Return tokenizer for pre-trained models

dmlc / gluon-nlp

NLP made easy

https://nlp.gluon.ai/

Apache License 2.0

2.56k stars 538 forks source link

Return tokenizer for pre-trained models #1043

Open eric-haibin-lin opened 4 years ago

eric-haibin-lin commented 4 years ago

Users need to write additional code after they get a pre-trained model. The tokenizer usually remains the same as the one used during pre-training. Should our get_model API also return the tokenizer?

leezu commented 4 years ago

Yes, it's commonly needed to access the pre-trained tokenizer. Some API in the scripts folder also returns the tokenizer as part of get_model. For example

https://github.com/dmlc/gluon-nlp/blob/aff29217d4a1233d9b5a069366e2b80e30184e30/scripts/language_model/transformer/model.py#L198-L252

But I'm not sure if this a good API

eric-haibin-lin commented 4 years ago

I think it's more convenient than the current one. Users are free to discard it if they want to change it. Are there use cases where we want to change the tokenizer?

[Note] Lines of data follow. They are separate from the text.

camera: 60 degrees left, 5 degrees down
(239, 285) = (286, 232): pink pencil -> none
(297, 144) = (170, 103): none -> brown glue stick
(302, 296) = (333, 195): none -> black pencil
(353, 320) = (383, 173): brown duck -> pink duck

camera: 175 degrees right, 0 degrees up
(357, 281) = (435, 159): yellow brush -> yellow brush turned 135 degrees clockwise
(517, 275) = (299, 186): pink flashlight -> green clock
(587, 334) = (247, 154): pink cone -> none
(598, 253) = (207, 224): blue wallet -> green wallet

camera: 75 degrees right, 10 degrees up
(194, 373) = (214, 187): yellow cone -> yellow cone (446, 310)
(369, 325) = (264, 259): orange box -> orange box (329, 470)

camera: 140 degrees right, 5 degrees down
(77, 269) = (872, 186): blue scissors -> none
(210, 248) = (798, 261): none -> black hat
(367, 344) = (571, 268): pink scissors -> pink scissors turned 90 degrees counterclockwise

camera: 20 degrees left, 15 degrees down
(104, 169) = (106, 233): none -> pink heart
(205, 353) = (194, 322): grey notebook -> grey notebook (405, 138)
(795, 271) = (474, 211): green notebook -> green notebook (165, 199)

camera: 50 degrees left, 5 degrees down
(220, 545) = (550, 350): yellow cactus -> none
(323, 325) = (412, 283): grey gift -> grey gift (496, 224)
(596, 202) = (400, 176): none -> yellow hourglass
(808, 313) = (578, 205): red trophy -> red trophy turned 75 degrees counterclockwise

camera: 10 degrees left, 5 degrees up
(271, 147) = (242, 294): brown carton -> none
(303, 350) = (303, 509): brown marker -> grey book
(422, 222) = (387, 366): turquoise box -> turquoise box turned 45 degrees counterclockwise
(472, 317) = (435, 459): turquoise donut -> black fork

eric-haibin-lin commented 4 years ago

For reference, fairseq's RoBERTa's encoding function takes a string as the input. The model object holds the tokenizer, and applies the tokenizer directly on the input string. It might be hard to modify the tokenization method there, but I do see they couple the pre-trained model and tokenizer

leezu commented 4 years ago

I think it's more convenient than the current one. Users are free to discard it if they want to change it. Are there use cases where we want to change the tokenizer?

Yes, but those involve initializing the model randomly and training it.

A better API may be to have separate functions for obtaining each of pretrained model, vocab and tokenizer.

sxjscience commented 4 years ago

In terms of the pretrained model, we should include:

model configuration
vocab + tokenizer
weights

This should be the format used in TF hub: https://tfhub.dev/google/albert_base/2

If the user needs to pretrain from scratch, we will provide another script to do so and teaches the user about how to train your own subword tokenizer + train with your own data.